Ok, I admit the blogging has been sufficiently less the last week or so, for me anyway, but its not like I've stopped all together, I've taken the TIME and the ENERGY to think up things to say ( however trite they might sound)......but I dont think anyone's reading-so I'll take this time to talk to myself.
A strange turn of events in the last week or so is that I've done precious little journaling...mostly because its extremely late at night before I have even had a moment...so I find that I'm actually TOO TIRED to pick up a pen ( yes, this is a new leve of tireness...I'm lazy, lets not dwell on this)....anyway, I instead have laid in the dark and had thoughts roll around and around in my head...and then usually I've fallen asleep and found that early in the morning the thought will pick up right where it left off and wake me up so that'll give it attention once more.
Its not restful.
And this is why I like journals, people. The words STICK to the page and dont wake me up in the morning!
I just filled out my 2007 calendar-putting everyone's birthdays on the right date...I like to put the person's age too because I'm not good with numbers. Anyway, its shocking how grown-up my friends are becoming.... everyone is turning crazy-adult ages like "25...and 26....and 27....and 29...whooooooa"
In fact, I too am supposedly a grown-up. And that's just scary.
Grown-ups make BIG decisions...and they're like "yeah, that's right...I just made a big decision, what you going to do about it?" with this amazing level of confidence.
Or at least that's what I always thought.

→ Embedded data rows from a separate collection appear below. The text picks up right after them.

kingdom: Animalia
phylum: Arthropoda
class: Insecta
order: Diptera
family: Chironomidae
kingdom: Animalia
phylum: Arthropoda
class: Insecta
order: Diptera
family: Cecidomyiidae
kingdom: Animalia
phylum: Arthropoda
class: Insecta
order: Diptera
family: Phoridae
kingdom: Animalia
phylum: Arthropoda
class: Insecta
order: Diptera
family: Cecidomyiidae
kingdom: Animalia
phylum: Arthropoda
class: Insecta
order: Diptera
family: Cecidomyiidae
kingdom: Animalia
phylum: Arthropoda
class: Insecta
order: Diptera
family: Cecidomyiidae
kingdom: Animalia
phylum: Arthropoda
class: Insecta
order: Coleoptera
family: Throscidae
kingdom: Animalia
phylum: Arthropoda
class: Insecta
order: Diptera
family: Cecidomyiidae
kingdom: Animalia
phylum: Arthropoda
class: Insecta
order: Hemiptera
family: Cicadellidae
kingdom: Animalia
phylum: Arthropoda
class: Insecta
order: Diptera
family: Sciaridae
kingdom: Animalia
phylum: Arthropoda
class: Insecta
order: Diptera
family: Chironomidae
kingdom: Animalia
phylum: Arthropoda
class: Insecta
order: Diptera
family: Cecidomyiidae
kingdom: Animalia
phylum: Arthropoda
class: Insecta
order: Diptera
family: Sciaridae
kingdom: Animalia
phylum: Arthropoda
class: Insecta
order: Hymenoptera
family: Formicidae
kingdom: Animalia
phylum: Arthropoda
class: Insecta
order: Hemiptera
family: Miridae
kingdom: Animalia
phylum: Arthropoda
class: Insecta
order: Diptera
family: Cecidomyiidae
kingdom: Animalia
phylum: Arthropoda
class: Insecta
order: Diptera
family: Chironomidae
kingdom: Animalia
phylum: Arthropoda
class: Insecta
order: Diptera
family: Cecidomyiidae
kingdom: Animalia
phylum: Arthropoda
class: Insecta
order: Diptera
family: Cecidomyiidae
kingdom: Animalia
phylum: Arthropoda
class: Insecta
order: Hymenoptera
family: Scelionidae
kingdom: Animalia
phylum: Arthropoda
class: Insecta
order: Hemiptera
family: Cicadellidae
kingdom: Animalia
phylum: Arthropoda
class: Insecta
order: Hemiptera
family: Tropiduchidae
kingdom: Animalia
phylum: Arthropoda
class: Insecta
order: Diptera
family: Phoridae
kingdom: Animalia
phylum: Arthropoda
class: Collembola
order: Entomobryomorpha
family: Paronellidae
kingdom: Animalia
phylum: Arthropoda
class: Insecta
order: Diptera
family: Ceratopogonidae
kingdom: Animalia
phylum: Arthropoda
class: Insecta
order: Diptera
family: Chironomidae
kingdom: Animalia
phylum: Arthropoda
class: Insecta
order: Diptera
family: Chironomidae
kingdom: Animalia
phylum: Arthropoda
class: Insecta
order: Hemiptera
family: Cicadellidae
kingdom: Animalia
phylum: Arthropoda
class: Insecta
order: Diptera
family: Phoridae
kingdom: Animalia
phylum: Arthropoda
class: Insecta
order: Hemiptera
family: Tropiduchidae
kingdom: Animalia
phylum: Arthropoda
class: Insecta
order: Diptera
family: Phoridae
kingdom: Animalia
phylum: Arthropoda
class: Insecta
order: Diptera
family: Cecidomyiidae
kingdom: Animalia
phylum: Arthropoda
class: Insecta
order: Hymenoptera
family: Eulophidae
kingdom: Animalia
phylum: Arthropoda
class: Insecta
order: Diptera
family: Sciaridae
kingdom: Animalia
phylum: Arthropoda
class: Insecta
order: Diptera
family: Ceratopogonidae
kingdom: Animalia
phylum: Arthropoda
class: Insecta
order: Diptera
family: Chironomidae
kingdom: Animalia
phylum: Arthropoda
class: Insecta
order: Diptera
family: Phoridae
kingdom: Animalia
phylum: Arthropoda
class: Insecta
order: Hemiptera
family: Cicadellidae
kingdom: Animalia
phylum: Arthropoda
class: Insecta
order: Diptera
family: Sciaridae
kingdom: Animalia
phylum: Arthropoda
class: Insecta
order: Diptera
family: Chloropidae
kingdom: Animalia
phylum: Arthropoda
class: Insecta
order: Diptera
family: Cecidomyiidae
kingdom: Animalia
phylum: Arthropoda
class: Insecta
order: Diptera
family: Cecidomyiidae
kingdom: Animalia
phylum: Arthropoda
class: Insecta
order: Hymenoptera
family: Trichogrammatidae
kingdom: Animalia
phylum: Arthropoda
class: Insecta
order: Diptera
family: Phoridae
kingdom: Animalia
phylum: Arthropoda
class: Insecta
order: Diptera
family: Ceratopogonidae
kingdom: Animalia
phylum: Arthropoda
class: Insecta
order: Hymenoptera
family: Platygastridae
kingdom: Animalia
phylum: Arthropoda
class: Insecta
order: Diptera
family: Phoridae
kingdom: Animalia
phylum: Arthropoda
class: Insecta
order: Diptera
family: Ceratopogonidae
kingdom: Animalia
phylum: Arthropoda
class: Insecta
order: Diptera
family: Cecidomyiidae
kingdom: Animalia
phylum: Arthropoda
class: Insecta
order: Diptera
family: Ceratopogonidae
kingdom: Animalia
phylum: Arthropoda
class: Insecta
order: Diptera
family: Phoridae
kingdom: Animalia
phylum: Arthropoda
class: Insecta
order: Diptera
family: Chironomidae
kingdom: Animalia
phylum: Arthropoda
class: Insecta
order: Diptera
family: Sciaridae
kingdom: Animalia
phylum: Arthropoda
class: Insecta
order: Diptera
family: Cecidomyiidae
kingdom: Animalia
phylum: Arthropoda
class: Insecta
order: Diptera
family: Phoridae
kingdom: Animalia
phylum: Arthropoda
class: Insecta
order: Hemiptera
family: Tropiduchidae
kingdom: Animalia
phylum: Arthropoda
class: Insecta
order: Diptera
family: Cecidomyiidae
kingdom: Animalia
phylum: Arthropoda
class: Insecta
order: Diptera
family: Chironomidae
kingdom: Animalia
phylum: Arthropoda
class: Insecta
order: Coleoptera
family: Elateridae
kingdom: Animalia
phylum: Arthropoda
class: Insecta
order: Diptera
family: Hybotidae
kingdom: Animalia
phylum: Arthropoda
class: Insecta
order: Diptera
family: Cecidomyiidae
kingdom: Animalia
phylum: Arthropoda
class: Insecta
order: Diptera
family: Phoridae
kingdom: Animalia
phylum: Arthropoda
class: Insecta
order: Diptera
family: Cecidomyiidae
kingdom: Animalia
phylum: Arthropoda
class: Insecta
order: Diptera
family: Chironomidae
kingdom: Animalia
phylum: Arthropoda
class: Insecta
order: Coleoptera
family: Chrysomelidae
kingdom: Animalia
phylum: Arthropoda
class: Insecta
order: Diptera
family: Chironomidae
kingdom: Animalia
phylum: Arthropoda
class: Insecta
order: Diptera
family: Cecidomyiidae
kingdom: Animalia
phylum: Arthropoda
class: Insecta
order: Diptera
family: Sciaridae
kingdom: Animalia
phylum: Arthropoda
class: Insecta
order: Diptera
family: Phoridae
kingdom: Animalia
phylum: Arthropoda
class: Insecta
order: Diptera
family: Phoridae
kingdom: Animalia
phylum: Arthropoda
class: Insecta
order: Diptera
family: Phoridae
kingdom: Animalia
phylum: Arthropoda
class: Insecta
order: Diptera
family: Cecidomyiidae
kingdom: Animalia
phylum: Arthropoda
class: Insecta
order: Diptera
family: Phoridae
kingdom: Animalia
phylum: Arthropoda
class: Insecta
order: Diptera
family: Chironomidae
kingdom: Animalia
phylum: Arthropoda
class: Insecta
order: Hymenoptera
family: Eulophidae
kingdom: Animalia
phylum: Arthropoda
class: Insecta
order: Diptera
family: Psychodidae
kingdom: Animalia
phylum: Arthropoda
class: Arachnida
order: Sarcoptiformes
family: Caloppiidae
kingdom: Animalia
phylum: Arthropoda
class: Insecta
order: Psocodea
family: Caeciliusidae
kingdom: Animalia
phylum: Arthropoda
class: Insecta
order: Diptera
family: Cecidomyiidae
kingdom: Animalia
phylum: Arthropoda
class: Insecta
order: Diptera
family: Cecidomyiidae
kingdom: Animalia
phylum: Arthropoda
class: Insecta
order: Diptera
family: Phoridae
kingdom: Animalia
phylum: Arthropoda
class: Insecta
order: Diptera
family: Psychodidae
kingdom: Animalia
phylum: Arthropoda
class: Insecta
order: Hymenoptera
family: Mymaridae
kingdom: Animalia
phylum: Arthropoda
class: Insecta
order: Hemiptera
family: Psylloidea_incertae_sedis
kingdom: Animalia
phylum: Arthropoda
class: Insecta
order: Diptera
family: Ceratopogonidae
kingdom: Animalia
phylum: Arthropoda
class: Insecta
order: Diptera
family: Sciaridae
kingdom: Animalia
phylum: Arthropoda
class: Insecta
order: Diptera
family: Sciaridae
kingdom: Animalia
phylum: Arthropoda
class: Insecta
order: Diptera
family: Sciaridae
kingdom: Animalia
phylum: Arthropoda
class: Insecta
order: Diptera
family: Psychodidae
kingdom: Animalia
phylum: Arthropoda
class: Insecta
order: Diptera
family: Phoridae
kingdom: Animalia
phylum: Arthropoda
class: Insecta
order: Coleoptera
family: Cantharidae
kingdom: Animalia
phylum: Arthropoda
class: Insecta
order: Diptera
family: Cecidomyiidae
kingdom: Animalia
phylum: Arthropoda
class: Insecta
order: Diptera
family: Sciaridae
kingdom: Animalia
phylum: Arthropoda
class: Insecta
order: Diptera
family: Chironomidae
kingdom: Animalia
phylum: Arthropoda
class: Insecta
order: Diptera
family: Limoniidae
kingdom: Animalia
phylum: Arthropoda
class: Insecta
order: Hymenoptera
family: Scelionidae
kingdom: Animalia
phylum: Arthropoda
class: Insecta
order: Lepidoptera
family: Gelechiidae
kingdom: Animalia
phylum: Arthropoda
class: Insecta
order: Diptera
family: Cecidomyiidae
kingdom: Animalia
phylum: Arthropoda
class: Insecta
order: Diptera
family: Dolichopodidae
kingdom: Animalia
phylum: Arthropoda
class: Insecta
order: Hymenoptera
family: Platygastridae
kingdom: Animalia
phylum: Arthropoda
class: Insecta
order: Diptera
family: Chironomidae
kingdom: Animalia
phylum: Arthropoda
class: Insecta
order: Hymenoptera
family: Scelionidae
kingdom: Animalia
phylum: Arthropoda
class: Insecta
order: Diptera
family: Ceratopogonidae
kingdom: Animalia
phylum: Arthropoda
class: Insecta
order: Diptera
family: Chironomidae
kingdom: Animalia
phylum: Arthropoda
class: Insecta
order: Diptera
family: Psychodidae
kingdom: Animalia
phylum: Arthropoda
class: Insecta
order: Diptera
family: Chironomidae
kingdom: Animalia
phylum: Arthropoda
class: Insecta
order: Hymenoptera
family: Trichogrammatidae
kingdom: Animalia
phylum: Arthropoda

Now, I'm starting to realize most grown-ups are probably more like I am...you know, making decisions and at the same time praying to God that its going to work out.
Yet, at the same time...I'm surprised at how confident I actually am about certain things. Every so often I'll be doing some really mudane task like waiting for water to boil for coffee or something, and its like I give myself this pinch as though to try and wake up from this life....but its real. I dont think I'm going to wake up....
Can you tell that I havent been writing in my journal?! This post is all over the place.
Picking Emma up from the airport in just a few hours! YAAAAAAY! I am sooo excited. Not just excited that I get to see her, but I always get this strong feeling when I have visitors-the sense of importance of the time we have together...that its not an accident, not a chance meeting....its PLANNED. Planned by God...and anything planned by God is very exciting, indeed.